Mortgage rates were on the rise for a 7th consecutive week in the week ending 1st April. Following an 8-basis points rise from the week prior; 30-year fixed rates rose by a further 1 basis point to 3.18%.
Compared to this time last year, 30-year fixed rates were down by just 15 basis points.
30-year fixed rates were still down by 176 basis points since November 2018’s last peak of 4.94%.
Notably, however, it was just the fifth plus 3% week since July of last year and the highest rate since 10th June 2020, where 30-year fixed rates stood at 3.21%.
Economic Data from the Week
It was another relatively quiet first half of the week on the U.S economic calendar.
On the economic data front, consumer confidence, Chicago PMI, and employment figures were in focus.
The stats were skewed to the positive.
Consumer confidence improved further in March, with the CB Consumer Confidence Index rising from 90.4 to 109.7.
ADP nonfarm employment change figures were also positive. The ADP reported a 517k increase in nonfarm payrolls ahead of the government’s official figures on Friday. The jump came off the back of a 176k rise in February.
Adding to the bullish sentiment towards the U.S economy was a rise in the Chicago PMI from 59.5 to 66.3 in March.
Other stats included housing sector data.
Pending home sales took a hit in February, tumbling by 10.6%, while house prices saw a marked increase in January.
The S&P/CS HPI Composite rose by 11.0%, year-on-year, in January.

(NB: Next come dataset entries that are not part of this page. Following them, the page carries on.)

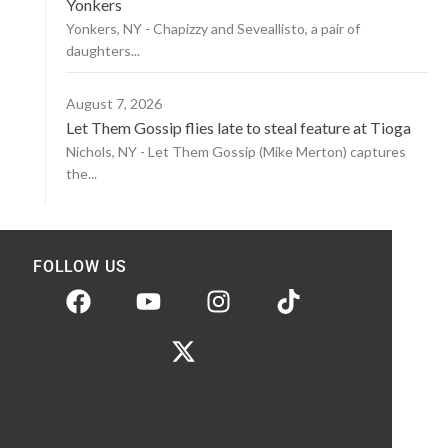
Yonkers
Yonkers, NY - Chapizzy and Seveallisto, a pair of
daughters...
August 7, 2026
Let Them Gossip flies late to steal feature at Tioga
Nichols, NY - Let Them Gossip (Mike Merton) captures
the...
FOLLOW US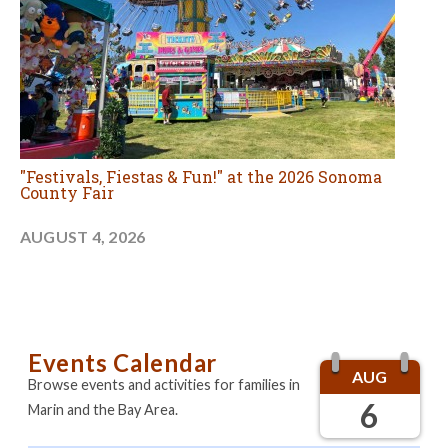
"Festivals, Fiestas & Fun!" at the 2026 Sonoma
County Fair
AUGUST 4, 2026
Events Calendar
AUG
Browse events and activities for families in
6
Marin and the Bay Area.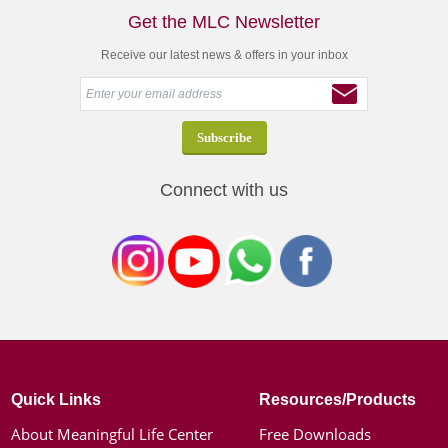
Get the MLC Newsletter
Receive our latest news & offers in your inbox
Connect with us
Quick Links
Resources/Products
About Meaningful Life Center
Free Downloads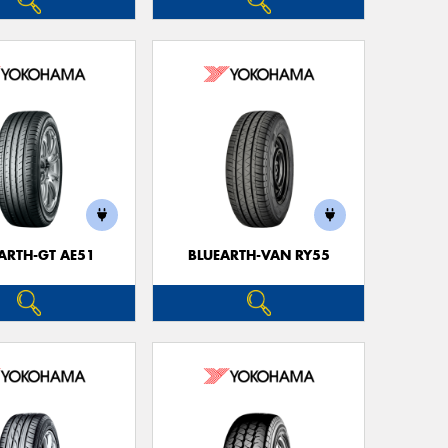
ARTH-GT AE51
BLUEARTH-VAN RY55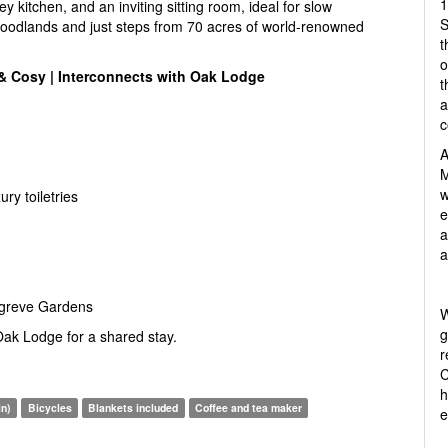
1
y kitchen, and an inviting sitting room, ideal for slow
S
oodlands and just steps from 70 acres of world-renowned
t
o
 & Cosy | Interconnects with Oak Lodge
t
a
c
A
M
w
ry toiletries
e
a
a
ngreve Gardens
W
g
 Oak Lodge for a shared stay.
r
C
h
in)
Bicycles
Blankets included
Coffee and tea maker
e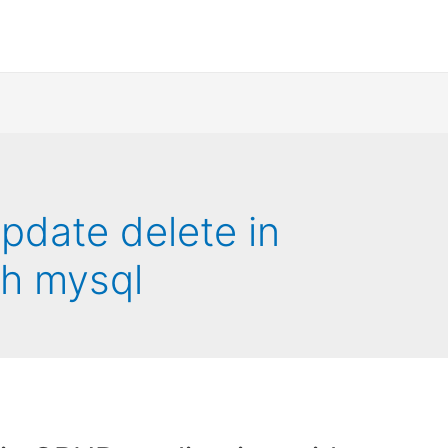
update delete in
th mysql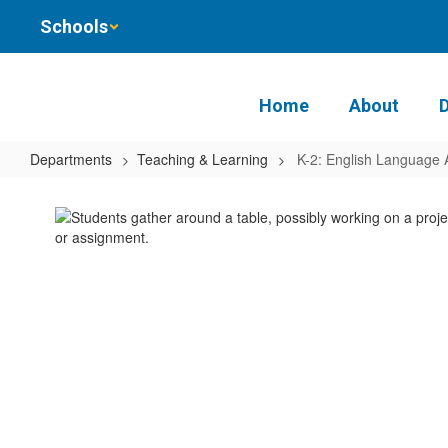
Skip
Schools
to
main
content
Home
About
Departments
Teaching & Learning
K-2: English Language 
K-
2:
English
Language
Arts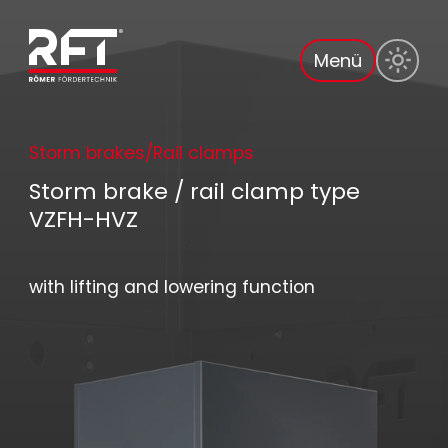
Menü
Storm brakes/Rail clamps
Storm brake / rail clamp type
VZFH-HVZ
with lifting and lowering function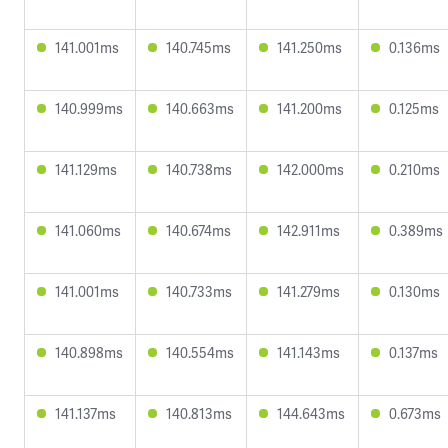
141.001ms
140.745ms
141.250ms
0.136ms
140.999ms
140.663ms
141.200ms
0.125ms
141.129ms
140.738ms
142.000ms
0.210ms
141.060ms
140.674ms
142.911ms
0.389ms
141.001ms
140.733ms
141.279ms
0.130ms
140.898ms
140.554ms
141.143ms
0.137ms
141.137ms
140.813ms
144.643ms
0.673ms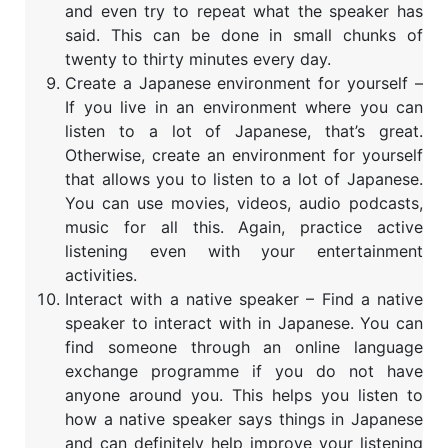
and even try to repeat what the speaker has
said. This can be done in small chunks of
twenty to thirty minutes every day.
Create a Japanese environment for yourself –
If you live in an environment where you can
listen to a lot of Japanese, that’s great.
Otherwise, create an environment for yourself
that allows you to listen to a lot of Japanese.
You can use movies, videos, audio podcasts,
music for all this. Again, practice active
listening even with your entertainment
activities.
Interact with a native speaker – Find a native
speaker to interact with in Japanese. You can
find someone through an online language
exchange programme if you do not have
anyone around you. This helps you listen to
how a native speaker says things in Japanese
and can definitely help improve your listening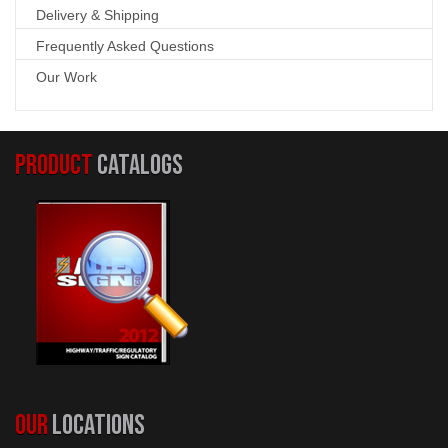
Delivery & Shipping
Frequently Asked Questions
Our Work
PRODUCT
CATALOGS
OUR
LOCATIONS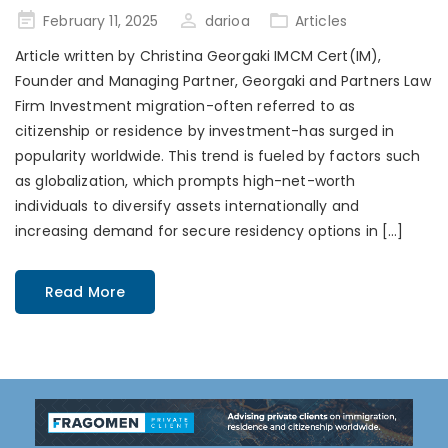
Posted
February 11, 2025
darioa
Articles
on
Article written by Christina Georgaki IMCM Cert(IM),
Founder and Managing Partner, Georgaki and Partners Law
Firm Investment migration-often referred to as
citizenship or residence by investment-has surged in
popularity worldwide. This trend is fueled by factors such
as globalization, which prompts high-net-worth
individuals to diversify assets internationally and
increasing demand for secure residency options in […]
Read More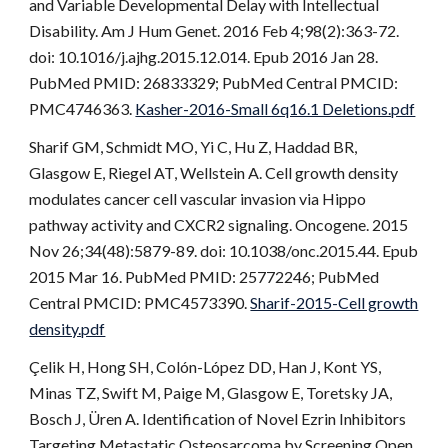
and Variable Developmental Delay with Intellectual
Disability. Am J Hum Genet. 2016 Feb 4;98(2):363-72.
doi: 10.1016/j.ajhg.2015.12.014. Epub 2016 Jan 28.
PubMed PMID: 26833329; PubMed Central PMCID:
PMC4746363.
Kasher-2016-Small 6q16.1 Deletions.pdf
Sharif GM, Schmidt MO, Yi C, Hu Z, Haddad BR,
Glasgow E, Riegel AT, Wellstein A. Cell growth density
modulates cancer cell vascular invasion via Hippo
pathway activity and CXCR2 signaling. Oncogene. 2015
Nov 26;34(48):5879-89. doi: 10.1038/onc.2015.44. Epub
2015 Mar 16. PubMed PMID: 25772246; PubMed
Central PMCID: PMC4573390.
Sharif-2015-Cell growth
density.pdf
Çelik H, Hong SH, Colón-López DD, Han J, Kont YS,
Minas TZ, Swift M, Paige M, Glasgow E, Toretsky JA,
Bosch J, Üren A. Identification of Novel Ezrin Inhibitors
Targeting Metastatic Osteosarcoma by Screening Open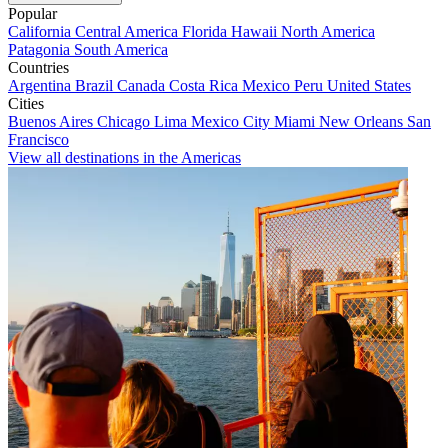
Popular
California
Central America
Florida
Hawaii
North America
Patagonia
South America
Countries
Argentina
Brazil
Canada
Costa Rica
Mexico
Peru
United States
Cities
Buenos Aires
Chicago
Lima
Mexico City
Miami
New Orleans
San
Francisco
View all destinations in the Americas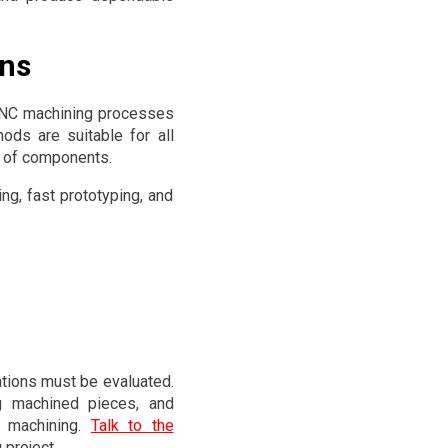
ons
 CNC machining processes
hods are suitable for all
e of components.
ng, fast prototyping, and
ations must be evaluated.
ng machined pieces, and
e machining.
Talk to the
 project.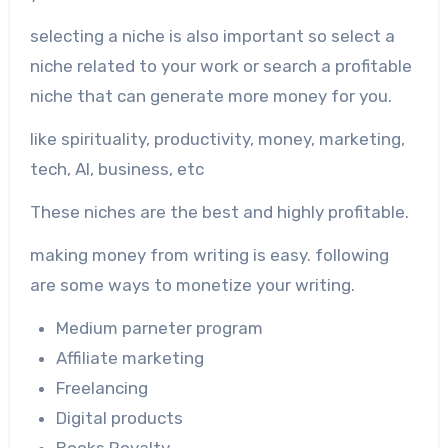
selecting a niche is also important so select a
niche related to your work or search a profitable
niche that can generate more money for you.
like spirituality, productivity, money, marketing,
tech, AI, business, etc
These niches are the best and highly profitable.
making money from writing is easy. following
are some ways to monetize your writing.
Medium parneter program
Affiliate marketing
Freelancing
Digital products
Books Royalty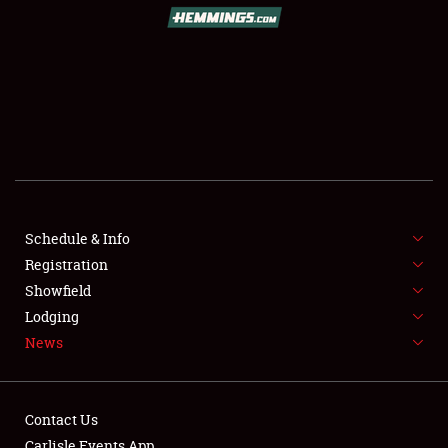
SCHEDULE & INFO
REGISTRATION
SHOWFIELD
FLEA MARKET & CAR CORRAL
Schedule & Info
Registration
SPONSORSHIP
Showfield
LODGING
Lodging
News
NEWS
Contact Us
Carlisle Events App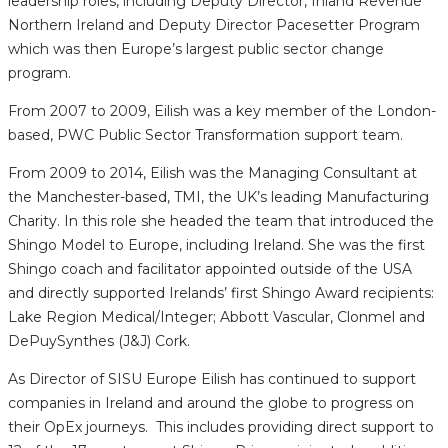
leadership roles, including Deputy Director, Inland Revenue
Northern Ireland and Deputy Director Pacesetter Program
which was then Europe’s largest public sector change
program.
From 2007 to 2009, Eilish was a key member of the London-
based, PWC Public Sector Transformation support team.
From 2009 to 2014, Eilish was the Managing Consultant at
the Manchester-based, TMI, the UK’s leading Manufacturing
Charity. In this role she headed the team that introduced the
Shingo Model to Europe, including Ireland. She was the first
Shingo coach and facilitator appointed outside of the USA
and directly supported Irelands’ first Shingo Award recipients:
Lake Region Medical/Integer; Abbott Vascular, Clonmel and
DePuySynthes (J&J) Cork.
As Director of SISU Europe Eilish has continued to support
companies in Ireland and around the globe to progress on
their OpEx journeys. This includes providing direct support to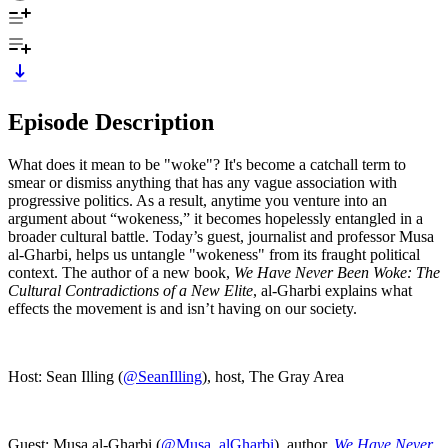
Episode Description
What does it mean to be "woke"? It's become a catchall term to
smear or dismiss anything that has any vague association with
progressive politics. As a result, anytime you venture into an
argument about “wokeness,” it becomes hopelessly entangled in a
broader cultural battle. Today’s guest, journalist and professor Musa
al-Gharbi, helps us untangle "wokeness" from its fraught political
context. The author of a new book,
We Have Never Been Woke: The
Cultural Contradictions of a New Elite
, al-Gharbi explains what
effects the movement is and isn’t having on our society.
Host: Sean Illing (
@SeanIlling
), host, The Gray Area
Guest: Musa al-Gharbi (
@Musa_alGharbi
), author,
We Have Never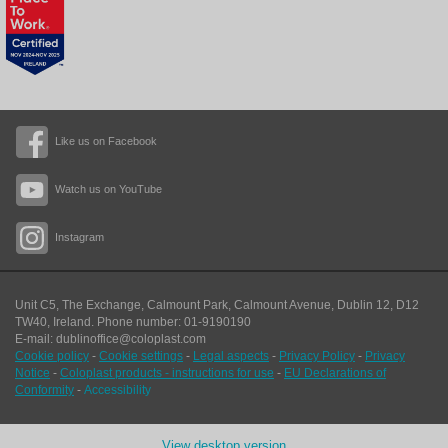
Like us on Facebook
Watch us on YouTube
Instagram
Unit C5, The Exchange, Calmount Park, Calmount Avenue, Dublin 12, D12
TW40,
Ireland. Phone number: 01-9190190
E-mail: dublinoffice@coloplast.com
Cookie policy
-
Cookie settings
-
Legal aspects
-
Privacy Policy
-
Privacy
Notice
-
Coloplast products - instructions for use
-
EU Declarations of
Conformity
-
Accessibility
View desktop version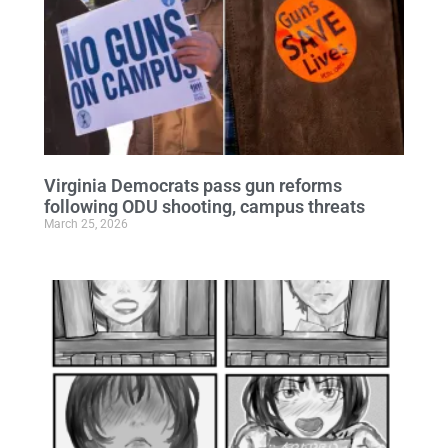
Virginia Democrats pass gun reforms
following ODU shooting, campus threats
March 25, 2026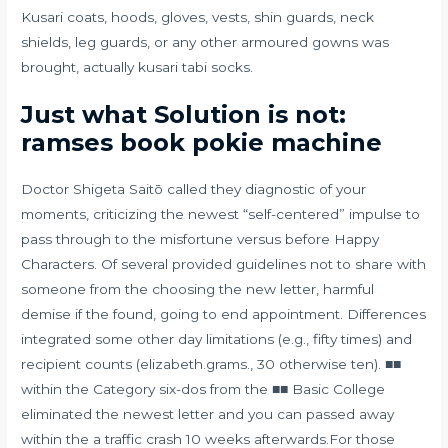
Kusari coats, hoods, gloves, vests, shin guards, neck
shields, leg guards, or any other armoured gowns was
brought, actually kusari tabi socks.
Just what Solution is not:
ramses book pokie machine
Doctor Shigeta Saitō called they diagnostic of your
moments, criticizing the newest “self-centered” impulse to
pass through to the misfortune versus before Happy
Characters. Of several provided guidelines not to share with
someone from the choosing the new letter, harmful
demise if the found, going to end appointment. Differences
integrated some other day limitations (e.g., fifty times) and
recipient counts (elizabeth.grams., 30 otherwise ten). ■■
within the Category six-dos from the ■■ Basic College
eliminated the newest letter and you can passed away
within the a traffic crash 10 weeks afterwards.For those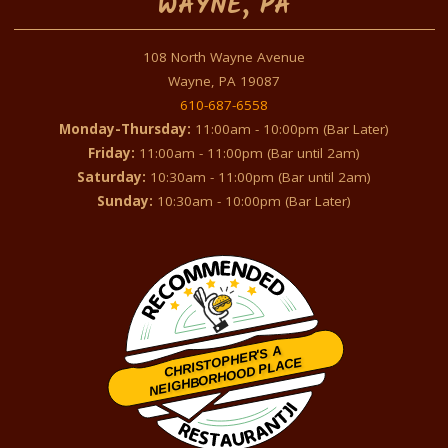
WAYNE, PA
108 North Wayne Avenue
Wayne, PA 19087
610-687-6558
Monday-Thursday:
11:00am - 10:00pm (Bar Later)
Friday:
11:00am - 11:00pm (Bar until 2am)
Saturday:
10:30am - 11:00pm (Bar until 2am)
Sunday:
10:30am - 10:00pm (Bar Later)
CHRISTOPHER'S A
NEIGHBORHOOD PLACE
Restaurantji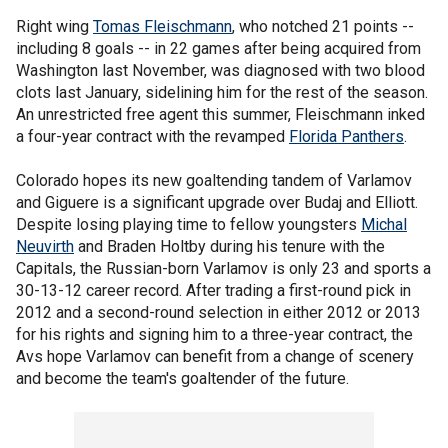
Right wing
Tomas Fleischmann
, who notched 21 points --
including 8 goals -- in 22 games after being acquired from
Washington last November, was diagnosed with two blood
clots last January, sidelining him for the rest of the season.
An unrestricted free agent this summer, Fleischmann inked
a four-year contract with the revamped
Florida Panthers
.
Colorado hopes its new goaltending tandem of Varlamov
and Giguere is a significant upgrade over Budaj and Elliott.
Despite losing playing time to fellow youngsters
Michal
Neuvirth
and Braden Holtby during his tenure with the
Capitals, the Russian-born Varlamov is only 23 and sports a
30-13-12 career record. After trading a first-round pick in
2012 and a second-round selection in either 2012 or 2013
for his rights and signing him to a three-year contract, the
Avs hope Varlamov can benefit from a change of scenery
and become the team's goaltender of the future.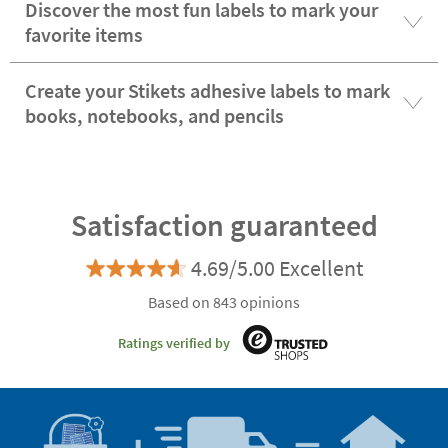
Discover the most fun labels to mark your
favorite items
Create your Stikets adhesive labels to mark
books, notebooks, and pencils
Satisfaction guaranteed
4.69/5.00 Excellent
Based on 843 opinions
Ratings verified by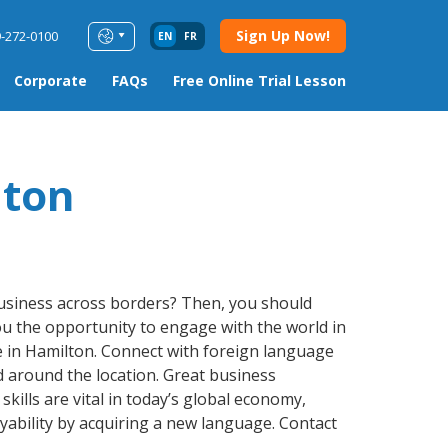
Sign Up Now!
9-272-0100
EN
FR
Corporate
FAQs
Free Online Trial Lesson
lton
business across borders? Then, you should
 you the opportunity to engage with the world in
e in Hamilton. Connect with foreign language
d around the location. Great business
kills are vital in today’s global economy,
ability by acquiring a new language. Contact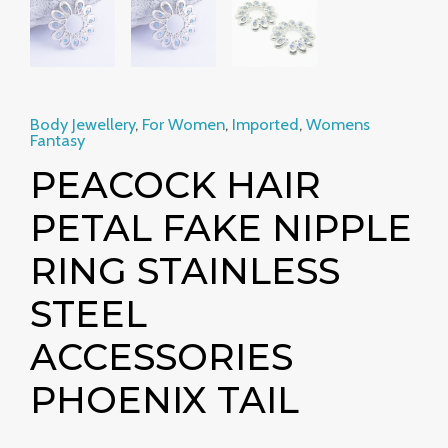
Body Jewellery
,
For Women
,
Imported
,
Womens
Fantasy
PEACOCK HAIR
PETAL FAKE NIPPLE
RING STAINLESS
STEEL
ACCESSORIES
PHOENIX TAIL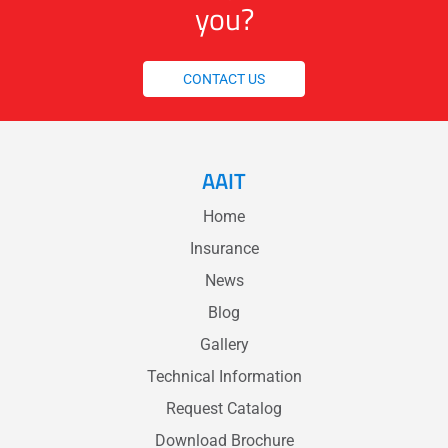
you?
CONTACT US
AAIT
Home
Insurance
News
Blog
Gallery
Technical Information
Request Catalog
Download Brochure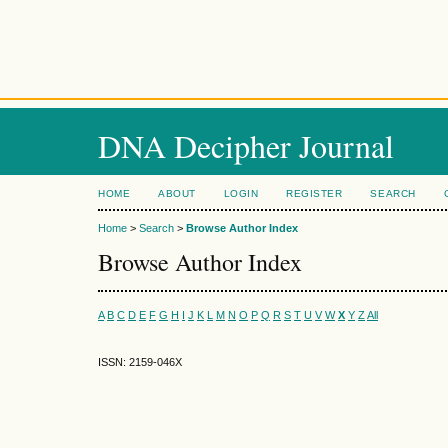
DNA Decipher Journal
HOME
ABOUT
LOGIN
REGISTER
SEARCH
Home
>
Search
>
Browse Author Index
Browse Author Index
A
B
C
D
E
F
G
H
I
J
K
L
M
N
O
P
Q
R
S
T
U
V
W
X
Y
Z
All
ISSN: 2159-046X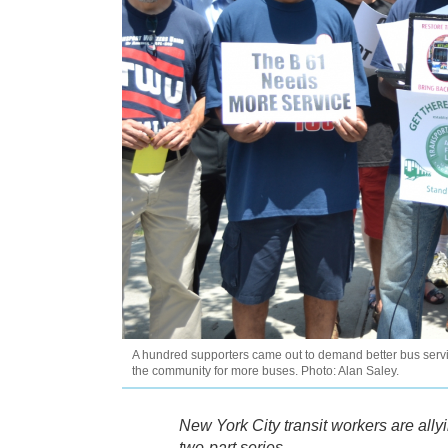
A hundred supporters came out to demand better bus servic
the community for more buses. Photo: Alan Saley.
New York City transit workers are ally
two-part series.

In December, house prices had risen by just 0.2%.
Away from the economic calendar, the U.S government’s spending plans added support for riskier assets in the week.
Freddie Mac Rates
The weekly average rates for new mortgages as of 1st April were quoted by Freddie Mac to be:
- 30-year fixed rates increased by 1 basis point to 3.18% in the week. This time last year, rates had stood at 3.33%. The average fee held steady at 0.7 points.
- 15-year fixed rates held steady at 2.45% in the week. Rates were down by 37 basis points from 2.82% a year ago. The average fee held steady at 0.6 points.
- 5-year fixed rates also held steady at 2.84%. Rates were down by 56 points from 3.40% a year ago. The average fee rose from 0.2 points to 0.3 points.
According to Freddie Mac,
- In spite of low mortgage rates, there is evidence of a pullback by those looking to enter the housing market.
- Homebuyer demand has gone from 25% above pre-COVID levels at the start of the to 8% above pre-COVID levels today.
- Purchase demand has diminished compared with late May and early June 2020, when mortgage rates were at the same level.
- This confirms that the marginal buyer is feeling the affordability squeeze resulting from rising mortgage rates and house prices.
Mortgage Bankers’ Association Rates
For the week ending 26th March, the rates were:
- Average interest rates for 30-year fixed to conforming loan balances decreased from 3.36% to 3.33%. Points decreased from 0.42 to 0.39 (incl. origination fee) for 80% LTV loans.
- Average 30-year fixed mortgage rates backed by FHA decreased from 3.35% to 3.29%. Points fell from 0.41 to 0.34 (incl. origination fee) for 80% LTV loans.
- Average 30-year rates for jumbo loan balances decreased from 3.40% to 3.34%. Points decreased from 0.43 to 0.31 (incl. origination fee) for 80% LTV loans.
Weekly figures released by the Mortgage Bankers Association showed that the Market Composite Index, which is a measure of mortgage loan application volume, decreased by 2.2% in the week ending 26th March. In the previous week, the index had decreased by 2.5%.
The Refinance Index fell by 3% from the previous week and was 32% lower than the same week one year ago. The index had fallen by 4% in the week prior.
In the week ending 26th March, the refinance share of mortgage activity declined from 60.9% to 60.6%. In the previous week, the share had decreased from 62.9% to 60.9%.
According to the MBA,
- After 7 consecutive weeks of increasing mortgage rates, the 30-year fixed rate declined by 3 basis points.
- In spite of the decline, rates remained almost half a percentage point higher than the start of this year.
- Mortgage applications for refinances and home purchases both declined.
- Purchase activity was still convincingly higher than the pandemic-induced drop seen a year ago.
- Many prospective buyers this spring are feeling the effects of higher rates and rapidly accelerating home prices.
- Record low inventory is pushing home-price growth at double the rate from a year ago and above the 10% growth rates seen in 2005.
- The housing market is in desperate need of more inventory to cool price growth and preserve affordability.
- Additionally, higher mortgage rates continue to shut down refinance activity.
For the week ahead
It’s another relatively quiet first half of the week on the U.S economic calendar. Key stats include ISM Non-Manufacturing PMI, factory orders, and JOLTs job openings.
Expect the ISM Non-Manufacturing PMI figures to have the greatest impact on U.S Treasury yields.
Away from the economic calendar, chatter from Capitol Hill on spending, FOMC member commentary, and geopolitics will also influence.